Mursi'nin şehadeti
Türkiye’nin mazlumların yanında amasız, lakinsiz durma politikalarının meyvelerini toplama zamanı geldi. Mısır’ın seçimler yoluyla iş başına gelen tek lideri Muhammed Mursi’nin cezaevinde hayatını kaybetmesinin üzerinden dört yıl geçti. Akdeniz’de ‘Mavi Vatan’ politikamıza yön verecek Mısır ile ilişkilerimizi normalleştirmenin hak ve adalet ilkelerinde bir sapma mı meydana geldi diye düşündürüyor insanları.
Türkiye’nin ilelebet Sisi ile düşman olma lüksü bulunmuyor.
Sisi’ye darbeyi yaptıran ABD, Fransa, İngiltere, Almanya gibi batılı ülkelerin
yanı sıra İslam aleminin çıbanbaşı İsrail ve BAE, Suudi konsorsiyumunun
pozisyon değiştirmesinin ardından bölge gerçeklerini gözardı ederek uygulanacak
politikalar Türkiye’ye zarar verir.
Mursi’nin devrildiği 2013 darbesinin ardından binlerce
kişinin katledilmesi karşısında ABD, İsrail, İngiltere çizgisindekileri sözde
demokratlar yalandan da olsa timsah gözyaşı dökmek yerine gelecek milyonlarca
dolar için ellerini ovuşturdular.

> _Verilen kayıtlar_

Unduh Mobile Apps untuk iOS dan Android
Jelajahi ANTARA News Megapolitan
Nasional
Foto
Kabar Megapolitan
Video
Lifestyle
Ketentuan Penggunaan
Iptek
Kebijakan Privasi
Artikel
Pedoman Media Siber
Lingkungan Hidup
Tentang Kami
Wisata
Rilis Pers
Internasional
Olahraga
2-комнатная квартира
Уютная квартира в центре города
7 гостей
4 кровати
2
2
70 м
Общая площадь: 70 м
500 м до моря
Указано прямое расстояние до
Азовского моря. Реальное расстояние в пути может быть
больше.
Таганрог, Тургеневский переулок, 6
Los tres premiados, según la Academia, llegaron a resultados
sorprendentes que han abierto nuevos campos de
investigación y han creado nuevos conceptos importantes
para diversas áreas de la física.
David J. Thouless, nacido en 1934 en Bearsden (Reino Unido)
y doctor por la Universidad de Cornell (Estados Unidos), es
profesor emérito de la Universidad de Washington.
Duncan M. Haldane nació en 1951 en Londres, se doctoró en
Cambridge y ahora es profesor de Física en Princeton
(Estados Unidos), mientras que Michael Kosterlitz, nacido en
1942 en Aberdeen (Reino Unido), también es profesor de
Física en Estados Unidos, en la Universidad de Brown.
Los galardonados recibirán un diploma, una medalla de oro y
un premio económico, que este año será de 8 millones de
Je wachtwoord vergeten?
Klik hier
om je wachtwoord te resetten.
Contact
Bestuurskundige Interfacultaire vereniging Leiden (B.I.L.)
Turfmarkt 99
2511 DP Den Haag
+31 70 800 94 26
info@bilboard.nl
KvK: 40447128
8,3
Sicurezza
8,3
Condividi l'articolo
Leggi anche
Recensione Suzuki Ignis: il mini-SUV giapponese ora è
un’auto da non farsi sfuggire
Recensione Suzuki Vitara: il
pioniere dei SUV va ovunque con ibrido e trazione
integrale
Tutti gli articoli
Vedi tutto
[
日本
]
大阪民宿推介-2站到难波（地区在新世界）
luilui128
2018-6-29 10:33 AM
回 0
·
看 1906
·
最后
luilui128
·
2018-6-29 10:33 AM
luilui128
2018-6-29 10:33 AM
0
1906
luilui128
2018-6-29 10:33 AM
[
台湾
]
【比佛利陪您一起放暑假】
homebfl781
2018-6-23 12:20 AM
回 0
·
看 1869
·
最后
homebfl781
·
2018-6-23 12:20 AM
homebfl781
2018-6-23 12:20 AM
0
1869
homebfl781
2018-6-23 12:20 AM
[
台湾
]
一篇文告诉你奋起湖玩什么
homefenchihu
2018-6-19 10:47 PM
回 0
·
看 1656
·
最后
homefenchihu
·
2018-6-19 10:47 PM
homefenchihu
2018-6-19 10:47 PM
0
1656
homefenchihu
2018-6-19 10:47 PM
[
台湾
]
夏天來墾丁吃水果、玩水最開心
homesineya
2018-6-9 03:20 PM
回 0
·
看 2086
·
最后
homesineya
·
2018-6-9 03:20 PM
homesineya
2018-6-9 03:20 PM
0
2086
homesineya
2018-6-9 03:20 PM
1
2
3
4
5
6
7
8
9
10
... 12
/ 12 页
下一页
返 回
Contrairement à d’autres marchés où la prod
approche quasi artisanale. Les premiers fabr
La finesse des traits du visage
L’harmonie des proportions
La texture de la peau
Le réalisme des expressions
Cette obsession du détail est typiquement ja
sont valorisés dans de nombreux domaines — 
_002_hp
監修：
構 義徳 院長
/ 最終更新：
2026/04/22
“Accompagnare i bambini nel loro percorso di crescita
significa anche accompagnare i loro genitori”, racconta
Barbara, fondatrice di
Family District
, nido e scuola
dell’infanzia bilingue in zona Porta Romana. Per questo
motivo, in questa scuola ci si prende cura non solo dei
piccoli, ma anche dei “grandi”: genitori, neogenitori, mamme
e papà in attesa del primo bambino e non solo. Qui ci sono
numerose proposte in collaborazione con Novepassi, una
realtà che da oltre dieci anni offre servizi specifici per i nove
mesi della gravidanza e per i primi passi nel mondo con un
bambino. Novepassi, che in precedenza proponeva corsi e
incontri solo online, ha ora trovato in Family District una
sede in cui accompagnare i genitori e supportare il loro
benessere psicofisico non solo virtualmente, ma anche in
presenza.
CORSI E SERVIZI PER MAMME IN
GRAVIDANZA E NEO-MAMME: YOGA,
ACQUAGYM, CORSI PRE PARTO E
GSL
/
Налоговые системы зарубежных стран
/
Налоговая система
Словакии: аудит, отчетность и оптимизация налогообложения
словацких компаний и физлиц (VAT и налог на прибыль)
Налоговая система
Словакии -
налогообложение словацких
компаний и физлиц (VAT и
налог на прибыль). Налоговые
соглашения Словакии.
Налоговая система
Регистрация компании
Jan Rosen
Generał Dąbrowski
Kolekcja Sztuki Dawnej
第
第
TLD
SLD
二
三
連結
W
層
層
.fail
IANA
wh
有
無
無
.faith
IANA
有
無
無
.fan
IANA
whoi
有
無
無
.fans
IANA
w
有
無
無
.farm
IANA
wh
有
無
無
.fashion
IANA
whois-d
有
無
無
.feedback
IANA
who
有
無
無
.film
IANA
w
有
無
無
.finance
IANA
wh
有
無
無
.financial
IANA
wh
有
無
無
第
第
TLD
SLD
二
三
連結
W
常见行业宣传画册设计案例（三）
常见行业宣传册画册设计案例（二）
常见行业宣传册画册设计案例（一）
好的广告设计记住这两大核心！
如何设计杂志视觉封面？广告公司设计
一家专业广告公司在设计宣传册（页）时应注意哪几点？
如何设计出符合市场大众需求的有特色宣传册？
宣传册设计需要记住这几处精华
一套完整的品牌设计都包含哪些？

> _Yapılacak iş_
Mursi'nin ölümü ve Türkiye ile Mısır arasındaki ilişkiler üzerine olan yazıyı, gösterilen son cümleden sonrasını yazarak sürdürün.

> _Yanıt_
Mursi’ye yapılanlar Türkiye’de Erdoğan’a bir mesajdı. Türk
halkı 2016 darbe girişiminde hainleri püskürterek darbecilerin iplerini elinde
tutanları da mağlup etti. Sözde demokratlar için İsrail’in yanıbaşında bir
ülkede halkın iradesinin yönetime yansımasına müsaade edilemezdi. Şayet Mısır
halkının istekleri yerine getirilirse, İsrail kabus görür, ABD-İngiliz
çıkarları zarar görür, emperyalizmin paravanı petrol şirketleri zarar eder
bunun için de darbeler yapılır, sandıkla iş başına gelen liderler ölene kadar
hapiste tutulur.
Mursi’nin devrilmesinde en aktif olan ülkelerden biri de
İsrail’di hiç kuşkusuz, özellikle darbenin hazırlık aşamasında Mossad
ajanlarının faaliyetleri birer ikişer deşifre oluyor. Darbeyi finanse eden
Suudi Arabistan ve BAE’nin ABD ile işbirliğiyle Müslüman Kardeşler’in
etkisizleştirilmesinin ardından kendileri için asıl tehlikenin batı olduğunu
görmeleri uzun sürmedi. İslam ülkelerinin başındakiler de tek alternatiflerinin
hakkın ve haklının yanında yer almak olduğunu anlamış oldular.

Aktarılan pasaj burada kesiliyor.